Tushar Krishna is an Associate Professor in the School of Electrical and Computer Engineering at Georgia Tech. He also serves as an Associate Director for Georgia Tech’s Center for Research into Novel Computing Hierarchies (CRNCH). He has a Ph.D. in Electrical Engineering and Computer Science from MIT (2014). Before joining Georgia Tech in 2015, Dr. Krishna spent a year as a researcher at the VSSAD group at Intel, Massachusetts. Dr. Krishna’s research spans computer architecture, interconnection networks, networks-on-chip (NoC), and deep learning accelerators – with a focus on optimizing data movement in modern computing systems.
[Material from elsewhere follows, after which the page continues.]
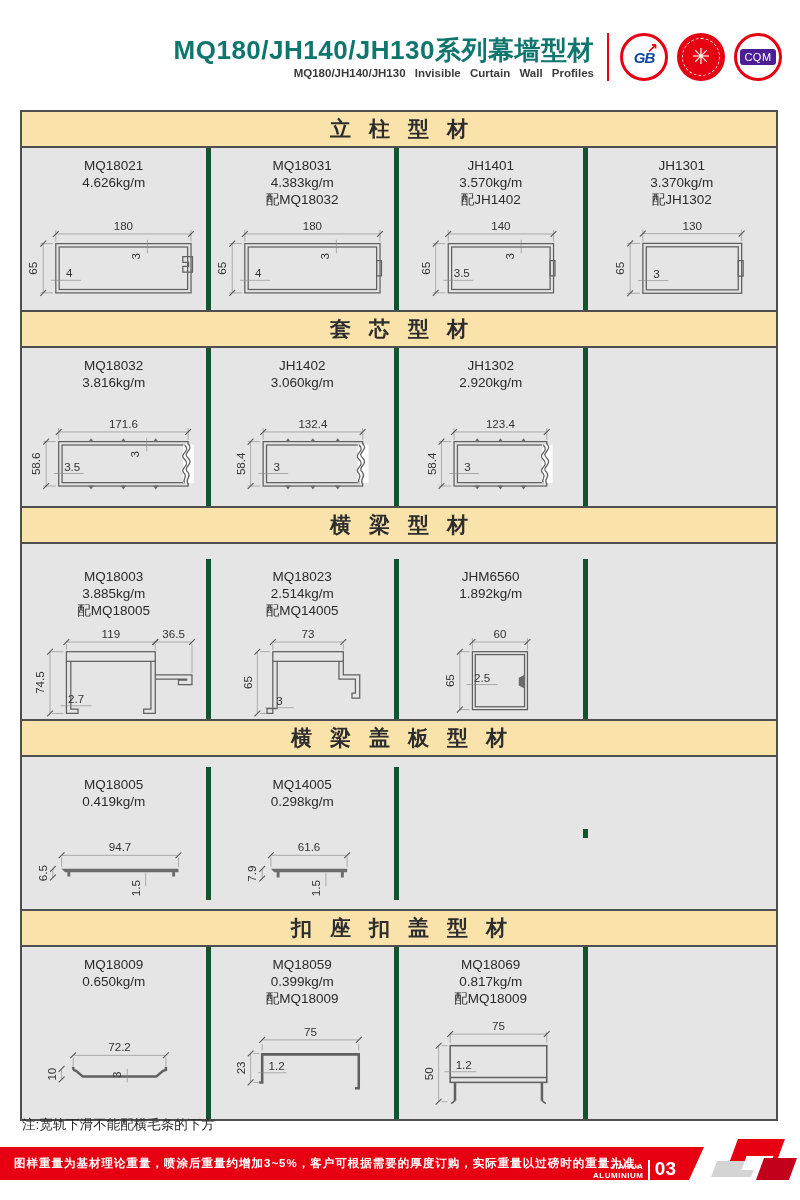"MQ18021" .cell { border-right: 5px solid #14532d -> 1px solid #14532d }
His research group has developed and maintains several open-source simulation tools for studying single and multi-node systems for AI inference and training. He was inducted into the HPCA Hall of Fame in 2022. He served as the vice program chair for ISCA 2023.
Michael Pellauer is a Senior Research Scientist at NVIDIA in the Architecture Research Group (2015-present). His research interest is building domain-specific accelerators, with a special emphasis on deep learning and sparse tensor algebra. Prior to NVIDIA, he was a member of the VSSAD group at Intel (2010-2015), where he performed research and advanced development on customized spatial accelerators. Dr. Pellauer holds a Ph.D. from the Massachusetts Institute of Technology in Cambridge, Massachusetts (2010), a Master’s from Chalmers University of Technology in Gothenburg, Sweden (2003), and a Bachelor’s from Brown University in Providence, Rhode Island (1999), with a double-major in Computer Science and English.
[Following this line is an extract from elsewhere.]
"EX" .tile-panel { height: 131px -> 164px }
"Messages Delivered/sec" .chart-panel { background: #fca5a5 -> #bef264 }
Dr. Angshuman Parashar is a Senior Research Scientist at NVIDIA. His research interests are in building, evaluating and programming spatial and data-parallel architectures, with a present focus on automated mapping of machine learning algorithms onto tensor-algebra accelerators. Prior to NVIDIA, he was a member of the VSSAD group at Intel, where he worked with a small team of experts in architecture, languages, workloads and implementation to design a new spatial architecture. Dr. Parashar received his Ph.D. in Computer Science and Engineering from the Pennsylvania State University in 2007, and his B.Tech. in Computer Science and Engineering from the Indian Institute of Technology, Delhi in 2002.
Felix Kao is a software engineer in Waymo. Most of his research lies in Deep Learning Accelerators, Design Space Exploration, and Machine Learning. He is passionate about using his knowledge to develop new and innovative ways to accelerate deep learning workloads.